Page extract:
* Begin *
Net Income. Net income increased by $6.5 million, or 83.3%, from $7.8 million in the 2007 period to $14.3 million in the 2008 period reflecting the higher income from operations (up $10.2 million) as discussed above, coupled with reduced interest expense (down $0.3 million), the absence during the 2008 period of the write-off of loan fees associated with the refinancing of debt ($1.8 million) and interest income from the settlement of an arbitration case ($1.6 million), both of which were recorded during the 2007 period. Net income in the 2008 period also reflected higher income tax expense (up $4.2 million) related to a higher pre-tax income.

Liquidity and Capital Resources

Cash generated by operating activities was $20.1 million and $23.6 million for the three months ended April 4, 2008 and April 6, 2007, respectively. The decrease in cash provided by operating activities was due primarily to the timing between periods of payouts for performance bonuses, discretionary incentive awards and severance payments, partially offset by a higher income from operations in the 2008 period. The 2008 period included cash expenditures for previously accrued 2007 performance bonus payments and 2008 discretionary incentive awards that did not occur in the 2007 period. In addition, the 2008 period incurred a higher payout for previously accrued severance than the 2007 period. Also contributing to the decreased cash flow from operating activities were $4.4 million of tax payments in the 2008 period compared to $2.3 million during the 2007 period. Cash generated from operating activities is typically used for working capital purposes, to fund capital expenditures and dividends, to repurchase common stock from time to time, to repay debt, and in the future would be available to fund any acquisitions we decide to make. We utilize a revolving credit facility in lieu of maintaining large cash reserves. In general, we prefer to reduce debt and minimize our interest expense rather than to maintain large cash balances and incur increased interest costs. However, because of favorable market conditions, we may from time to time repurchase common stock rather than reducing debt. We had working capital of $30.6 million and $55.8 million at April 4, 2008 and April 6, 2007, respectively.
* End *
Tasks to perform:
[A] According to the financial excerpt, what was the working capital at April 4, 2008?
[B] List every use of cash generated from operating activities that the financial excerpt names.
[C] Reproduce the financial excerpt word for word between "Net Income. Net" and "higher pre-tax income.", inclusive.

Provided material:
* Begin *
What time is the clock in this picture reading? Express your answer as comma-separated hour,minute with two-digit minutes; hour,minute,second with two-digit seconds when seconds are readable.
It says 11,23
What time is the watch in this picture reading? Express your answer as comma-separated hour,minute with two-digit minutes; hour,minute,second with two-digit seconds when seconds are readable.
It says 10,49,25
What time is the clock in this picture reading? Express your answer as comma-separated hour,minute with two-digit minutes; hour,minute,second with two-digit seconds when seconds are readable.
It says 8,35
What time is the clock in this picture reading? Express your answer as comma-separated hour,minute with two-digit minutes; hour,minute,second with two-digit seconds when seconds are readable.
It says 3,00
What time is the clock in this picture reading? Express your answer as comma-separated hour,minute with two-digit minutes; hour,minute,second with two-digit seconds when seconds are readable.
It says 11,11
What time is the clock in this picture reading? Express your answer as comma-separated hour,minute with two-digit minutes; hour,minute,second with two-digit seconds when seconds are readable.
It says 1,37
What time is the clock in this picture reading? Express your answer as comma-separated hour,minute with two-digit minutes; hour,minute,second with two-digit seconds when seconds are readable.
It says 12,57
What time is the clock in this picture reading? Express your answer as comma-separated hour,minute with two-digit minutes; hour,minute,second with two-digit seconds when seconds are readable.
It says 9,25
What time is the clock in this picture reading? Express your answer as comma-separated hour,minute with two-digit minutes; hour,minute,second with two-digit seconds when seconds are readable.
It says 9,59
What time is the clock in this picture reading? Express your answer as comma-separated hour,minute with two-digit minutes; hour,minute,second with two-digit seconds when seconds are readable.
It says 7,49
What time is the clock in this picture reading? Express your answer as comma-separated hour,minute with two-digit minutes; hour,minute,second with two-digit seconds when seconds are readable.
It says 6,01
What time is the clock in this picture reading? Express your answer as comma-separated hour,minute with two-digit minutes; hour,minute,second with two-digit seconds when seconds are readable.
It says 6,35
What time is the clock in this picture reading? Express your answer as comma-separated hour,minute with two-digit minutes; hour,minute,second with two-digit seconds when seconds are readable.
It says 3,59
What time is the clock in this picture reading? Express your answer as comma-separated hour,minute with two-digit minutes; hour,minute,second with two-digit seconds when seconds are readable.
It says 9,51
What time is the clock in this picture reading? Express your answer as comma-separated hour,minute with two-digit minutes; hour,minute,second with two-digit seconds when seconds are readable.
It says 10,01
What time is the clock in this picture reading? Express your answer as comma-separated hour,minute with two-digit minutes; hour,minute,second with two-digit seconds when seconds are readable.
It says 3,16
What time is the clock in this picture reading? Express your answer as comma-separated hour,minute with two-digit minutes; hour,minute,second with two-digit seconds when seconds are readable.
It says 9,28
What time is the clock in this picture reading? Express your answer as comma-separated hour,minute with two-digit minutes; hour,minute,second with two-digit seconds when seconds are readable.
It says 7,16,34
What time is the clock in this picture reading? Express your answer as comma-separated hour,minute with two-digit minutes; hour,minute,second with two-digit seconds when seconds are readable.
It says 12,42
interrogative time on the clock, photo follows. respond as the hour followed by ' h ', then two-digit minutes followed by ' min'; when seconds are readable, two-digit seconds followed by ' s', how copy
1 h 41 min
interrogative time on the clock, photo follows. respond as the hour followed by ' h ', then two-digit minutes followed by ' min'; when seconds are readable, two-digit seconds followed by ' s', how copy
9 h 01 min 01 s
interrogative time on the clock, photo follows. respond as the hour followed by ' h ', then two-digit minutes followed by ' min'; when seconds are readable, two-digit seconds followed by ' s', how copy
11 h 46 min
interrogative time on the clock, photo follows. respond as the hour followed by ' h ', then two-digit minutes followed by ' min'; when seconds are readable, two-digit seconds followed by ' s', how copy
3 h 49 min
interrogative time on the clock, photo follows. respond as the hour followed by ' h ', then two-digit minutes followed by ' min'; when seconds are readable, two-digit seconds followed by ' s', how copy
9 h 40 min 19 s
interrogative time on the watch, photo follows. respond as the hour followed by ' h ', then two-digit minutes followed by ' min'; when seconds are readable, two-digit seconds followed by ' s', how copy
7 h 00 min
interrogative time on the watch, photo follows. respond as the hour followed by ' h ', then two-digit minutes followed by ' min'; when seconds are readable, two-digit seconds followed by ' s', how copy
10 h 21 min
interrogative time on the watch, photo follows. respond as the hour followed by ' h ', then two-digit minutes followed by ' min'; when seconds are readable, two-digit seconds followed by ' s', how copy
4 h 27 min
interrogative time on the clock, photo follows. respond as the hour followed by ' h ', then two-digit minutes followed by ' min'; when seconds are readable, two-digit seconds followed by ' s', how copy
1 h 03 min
* End *
Problem solutions:
[A] $30.6 million

[B]
- Working capital purposes
- Funding capital expenditures
- Funding dividends
- Repurchasing common stock from time to time
- Repaying debt
- Funding any future acquisitions

[C]
Net Income. Net income increased by $6.5 million, or 83.3%, from $7.8 million in the 2007 period to $14.3 million in the 2008 period reflecting the higher income from operations (up $10.2 million) as discussed above, coupled with reduced interest expense (down $0.3 million), the absence during the 2008 period of the write-off of loan fees associated with the refinancing of debt ($1.8 million) and interest income from the settlement of an arbitration case ($1.6 million), both of which were recorded during the 2007 period. Net income in the 2008 period also reflected higher income tax expense (up $4.2 million) related to a higher pre-tax income.